Growth capital firm Capchase has unveiled an installment payment tool for Software-as-a-Service (SaaS) companies.

Capchase Pay is a B2B buy now, pay later (BNPL) solution designed for SaaS businesses that sell via long-term, annual contracts, the company announced Thursday (May 11).

According to a news release, the product “acts as a financier” for buyers who wish to purchase and access a SaaS product right away but pay for it over time. Buyers can pay in installments, while Capchase Pay gives the vendor the full payment up front.

“Investors and VCs are tightening their purse strings and demanding better margins, and as a result companies are slashing their budgets,” the company said.

“The appetite (and resources) to buy new tools that require expensive, lengthy contracts that need to be paid upfront just isn’t there any more — so sales cycles are slowing down, or even grinding to a halt.”

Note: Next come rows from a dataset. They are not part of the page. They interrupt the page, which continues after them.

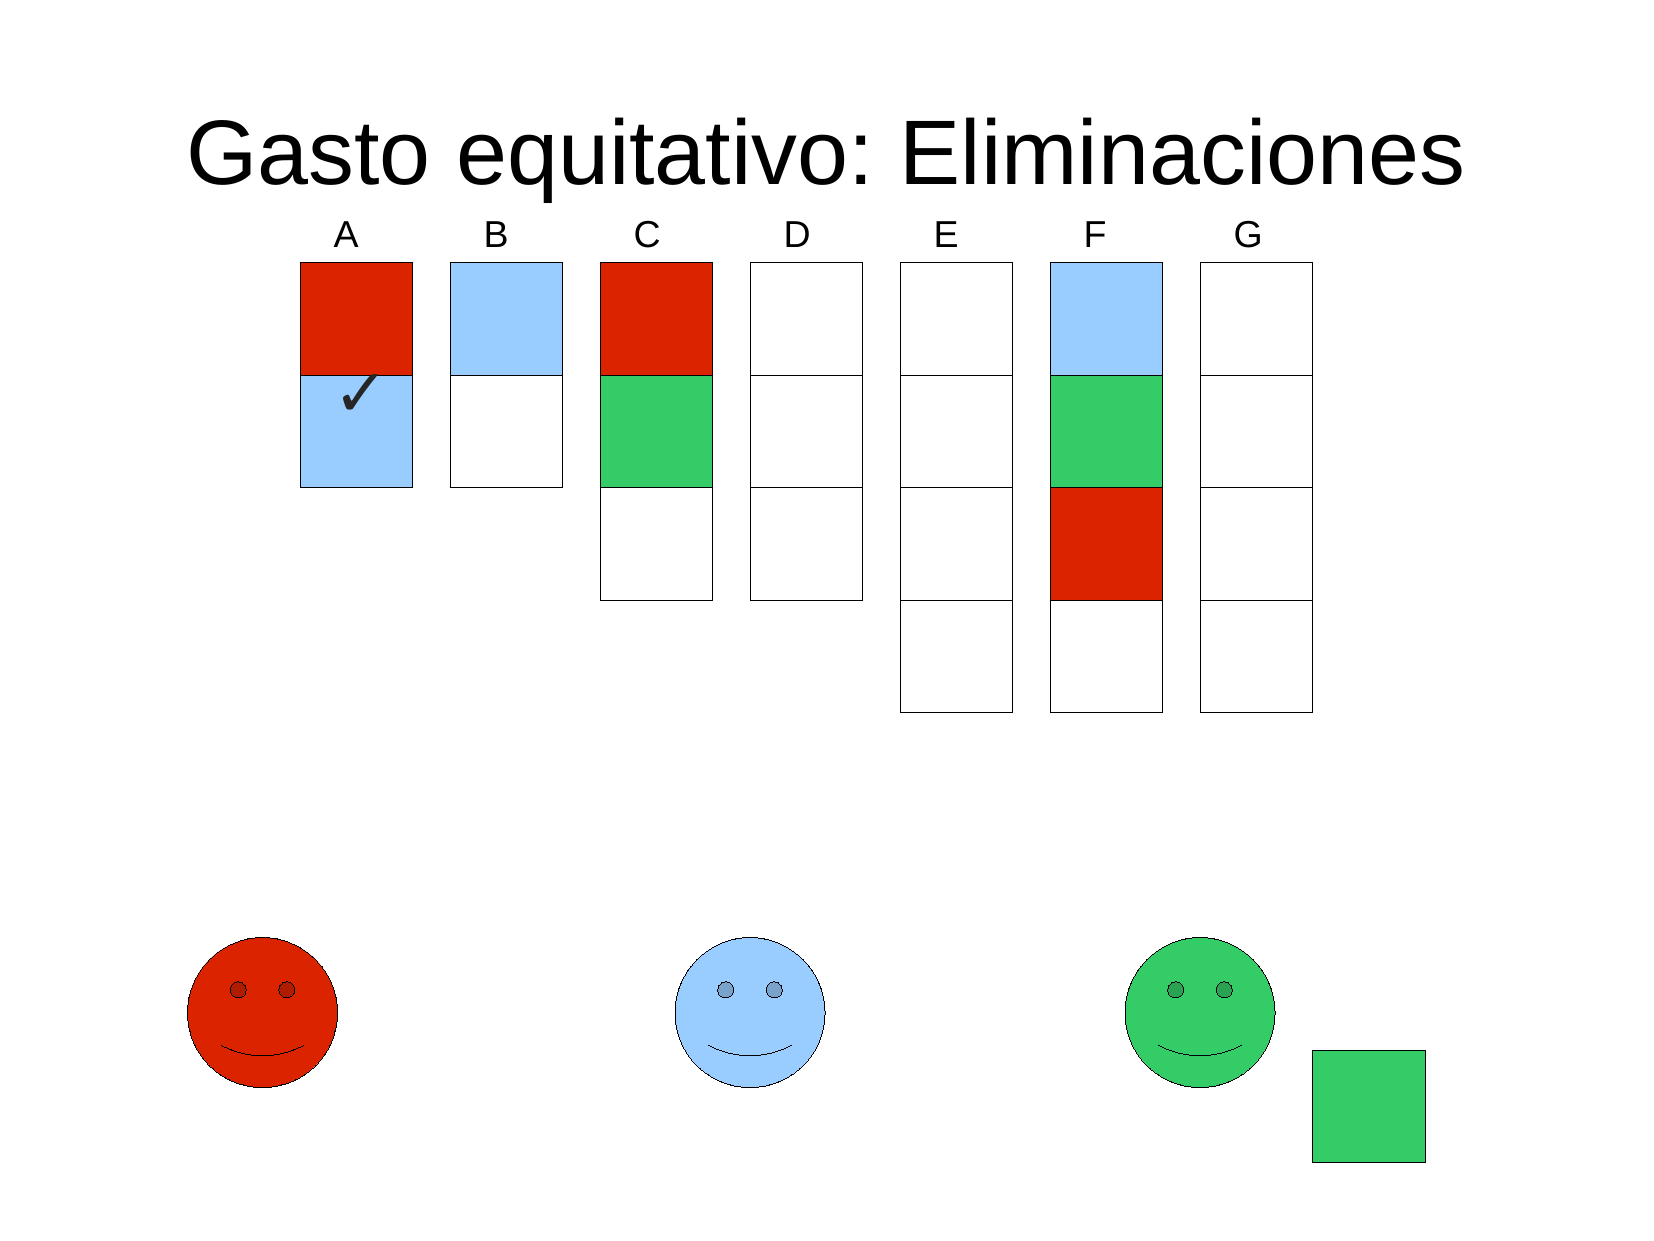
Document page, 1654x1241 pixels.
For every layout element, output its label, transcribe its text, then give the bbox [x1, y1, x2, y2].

text_box D [768, 205, 826, 263]
text_box [1125, 937, 1276, 1088]
text_box [1312, 1050, 1426, 1163]
text_box [600, 262, 713, 601]
text_box B [468, 206, 526, 264]
text_box G [1218, 205, 1276, 263]
text_box [1050, 262, 1163, 713]
text_box A [318, 206, 376, 264]
text_box [675, 937, 826, 1088]
text_box [900, 262, 1013, 713]
text_box ✓ [318, 337, 413, 431]
text_box [450, 262, 563, 488]
text_box C [618, 205, 675, 263]
text_box [187, 937, 338, 1088]
text_box [1200, 262, 1313, 713]
text_box [300, 262, 413, 488]
text_box F [1068, 206, 1126, 264]
text_box [750, 262, 863, 601]
title Gasto equitativo: Eliminaciones [82, 49, 1571, 257]
text_box E [918, 206, 975, 264]
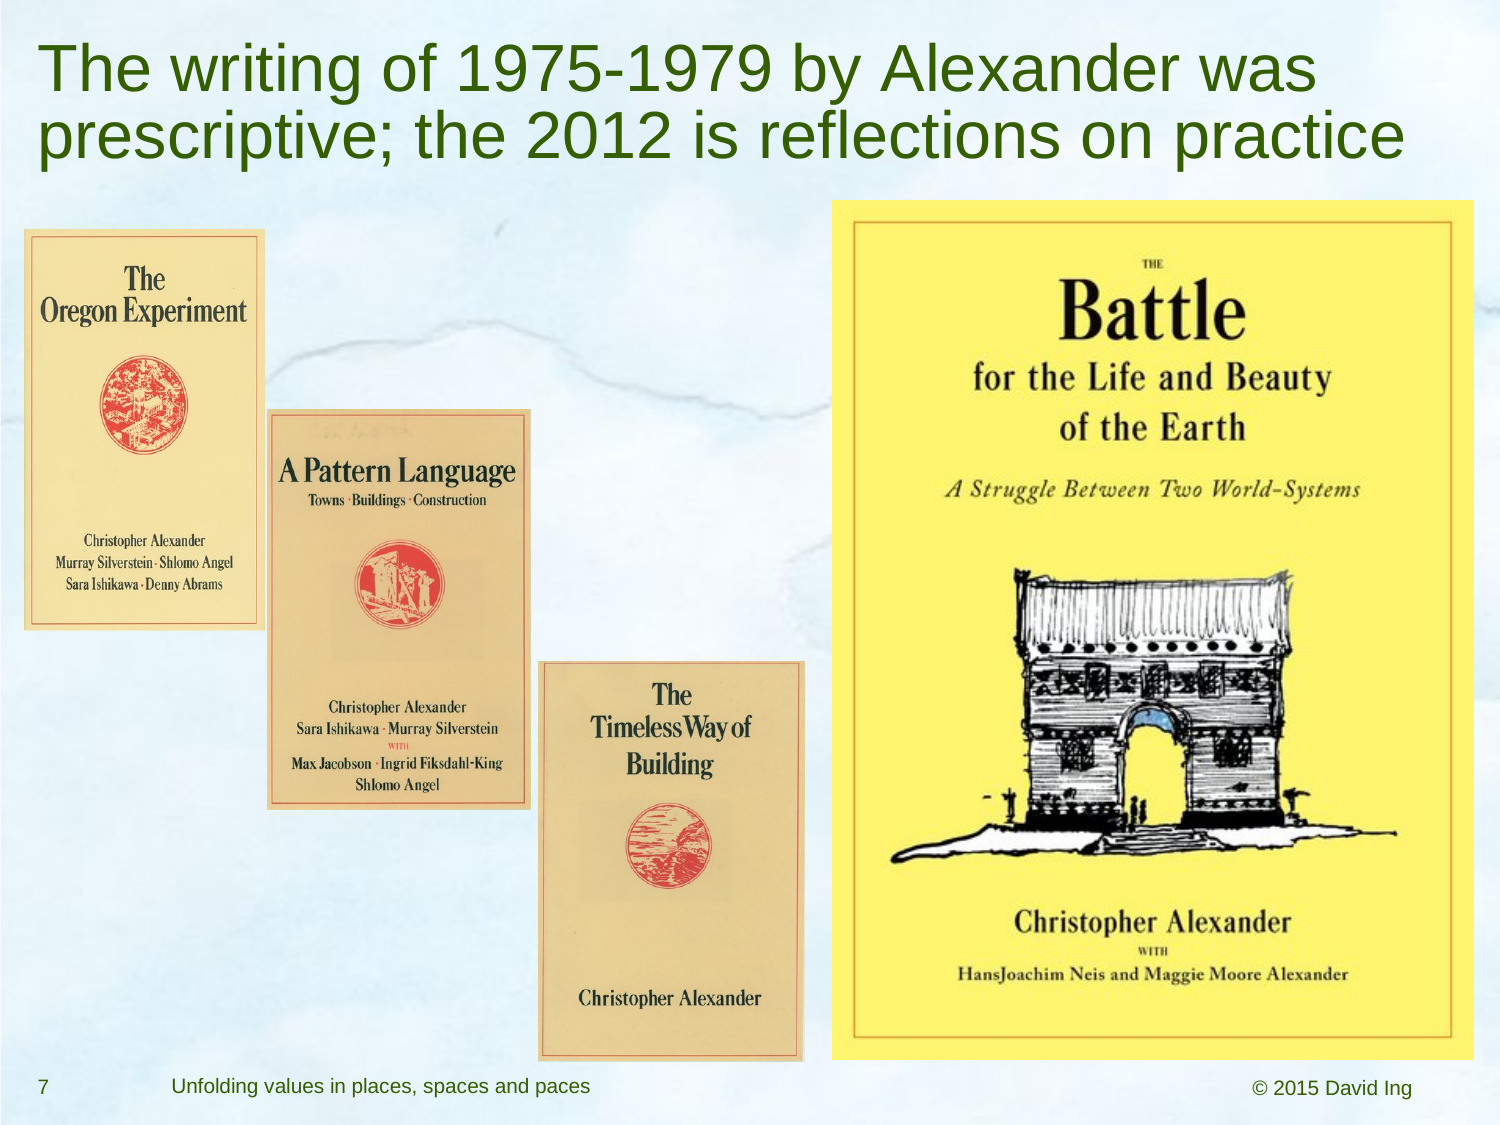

As PYMNTS has reported, BNPL for B2B payments offer many of the same benefits that BNPL does in the consumer space, only on a larger scale. The biggest advantage is its lack of interest payments, so long as all installments are made on time, in contrast to traditional credit, which can leave businesses paying annual percentage rates (APR) of up to 60%.

“By reducing interest payments, businesses can make B2B purchases much more cheaply, acquire more inventory and afford more premium goods and services from their suppliers,” PYMNTS wrote in March. “This, in turn, could result in increased sales to customers who would otherwise patronize big-box stores, as smaller organizations can offer competitive pricing.”

And as noted here earlier this year, there’s some precedent for a business spreading out payments for goods and services over time, something that’s part of the fabric of B2B payments.

After all, people have negotiated payment terms as long as businesses have existed, though the system is at best inefficient and at worst a drag on creditors’ cash flow.

For companies selling to enterprise clients — and embracing BNPL as a payment method — there’s the benefit of getting paid at the time of the transaction.

“The BNPL provider pays and generally takes on the risk that is tied to late or unpaid invoices (in effect, underwriting the buyer),” PYMNTS wrote. “There’s a positive impact to the supply chain itself, no matter the vertical, as goods are delivered on within the agreed-upon timeframe.”